There isn't much fishing taking place as most anglers await opening day of the walleye season. It might be worth looking for perch at the mouth of the Mississippi River or along the west shoreline in four to six feet of water.
LEECH LAKE AREA
Panfish anglers have started fishing their traditional spots with small jigs and minnows or wax worms. Look to the shallows of Shingobee Bay for perch and crappies in two to six feet of water. The northern bays on most smaller lakes have started producing crappies, too.
Duck Lake is producing crappies in 13 feet of water. The Buckmasters Bridge area of Madison Lake is giving up crappies in two to four feet of water.
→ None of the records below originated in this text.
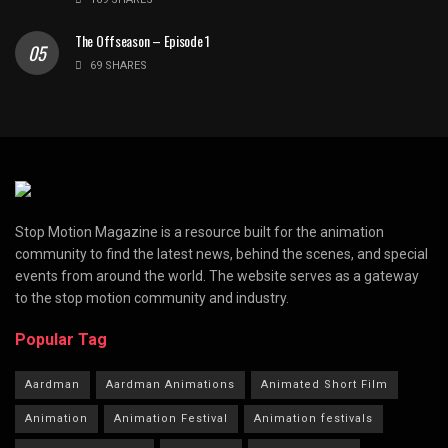
The Offseason – Episode 1
69 SHARES
Stop Motion Magazine is a resource built for the animation
community to find the latest news, behind the scenes, and special
events from around the world. The website serves as a gateway
to the stop motion community and industry.
Popular Tag
Aardman
Aardman Animations
Animated Short Film
Animation
Animation Festival
Animation festivals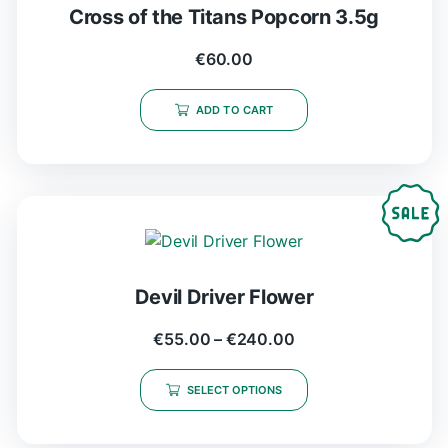
Cross of the Titans Popcorn 3.5g
€
60.00
ADD TO CART
Devil Driver Flower
€
55.00
–
€
240.00
SELECT OPTIONS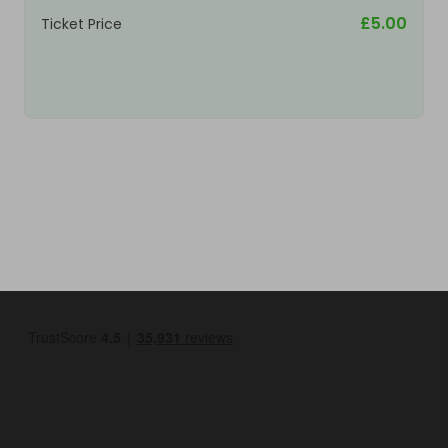
£5.00
Ticket Price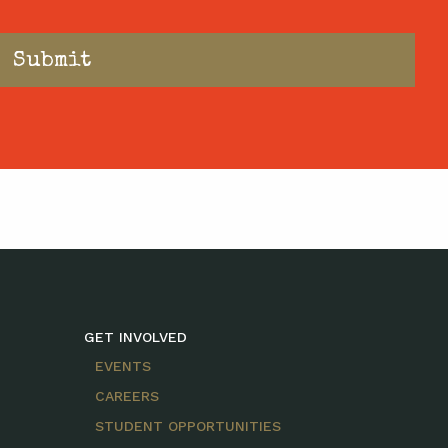
GET INVOLVED
EVENTS
CAREERS
STUDENT OPPORTUNITIES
Jigging Rapalas have been the ticket for crappies on Lake Washington in 12 to 18 feet of water.
Minnows and wax worms are turning crappies in four to six feet of water on Lake Minnewawa and Big Sandy Lake.
The mouth of the Little Fork River on the Rainy River is providing steady sturgeon action. Crawlers seem to be working best. Crankbaits have been the ticket for northern pike along the shorelines, while crappie activity remains slow.
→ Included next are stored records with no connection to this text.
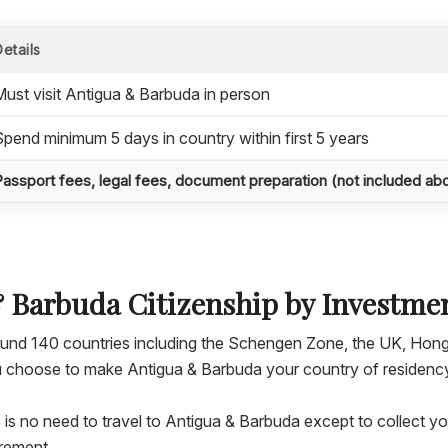
Details
Must visit Antigua & Barbuda in person
Spend minimum 5 days in country within first 5 years
Passport fees, legal fees, document preparation (not included ab
& Barbuda Citizenship by Investme
round 140 countries including the Schengen Zone, the UK, Hon
you choose to make Antigua & Barbuda your country of residenc
e is no need to travel to Antigua & Barbuda except to collect y
irement.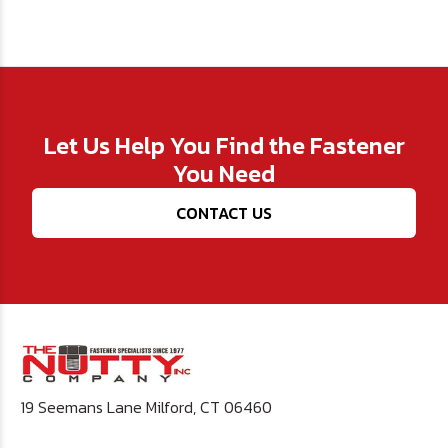
Let Us Help You Find the Fastener
You Need
CONTACT US
19 Seemans Lane Milford, CT 06460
If you can keep the walleyes off your hook, catching crappies is not out of the question. The best reports are coming from six to eight feet of water.
RED WING AREA
Bigger walleyes are still being caught off wing dams close to shore, while sauger have been most active in 18 to 30 feet of water on the Mississippi River. Jigs tipped with plastics or large willow cats have been the hot baits, but sonars are turning fish as well.
SAUK CENTRE AREA
Bailey's Bay on Big Sauk Lake is producing sunfish in four feet of water. Look to the east bay on Sauk for crappies. Hunter's Bay on Big Birch Lake also is providing steady sunfish action in two to six feet of water.
The Starbuck Marina and Fish Hatchery Bay on Lake Minnewaska continue to produce sunfish and crappies. Fish are being caught in four to six feet of water.
Look for crappies around the bridges and shoreline breaks of the St. Croix River in 10 to 20 feet of water. Panfish also can be had on Carnelian Lake, Koon Lake and Boot Lake in 10 to 15 feet of water.
TWIN CITIES METRO
NORTHEAST METRO - Crappies continue to be caught on tube jigs or minnows in four to eight feet of water. Lakes such as White Bear, Big Marine and Big Carnelian are worth checking.
WEST METRO - Anglers are finding more crappies than sunfish in four to eight feet of water. Small tube jigs and minnows are turning the majority of fish during the afternoon hours. Look to the west sides of Lake Zumbra, Lake Bavaria, Hydes Lake and Eagle Lake.
SOUTH METRO - Walleyes and white bass are being caught on jigs and minnows at the mouth of Minnehaha Creek. Channel catfish are hitting cutbaits above the Ford Dam on the Mississippi River. Small sunfish and crappies are an easy catch along the shorelines of Lake Nokomis and Lake Calhoun.
Numbers of sunfish and crappies are not a problem to find. These fish remain shallow and active on Diamond Lake, Lake Florida, Nest Lake, Norway/Games Lake and Lake Andrew.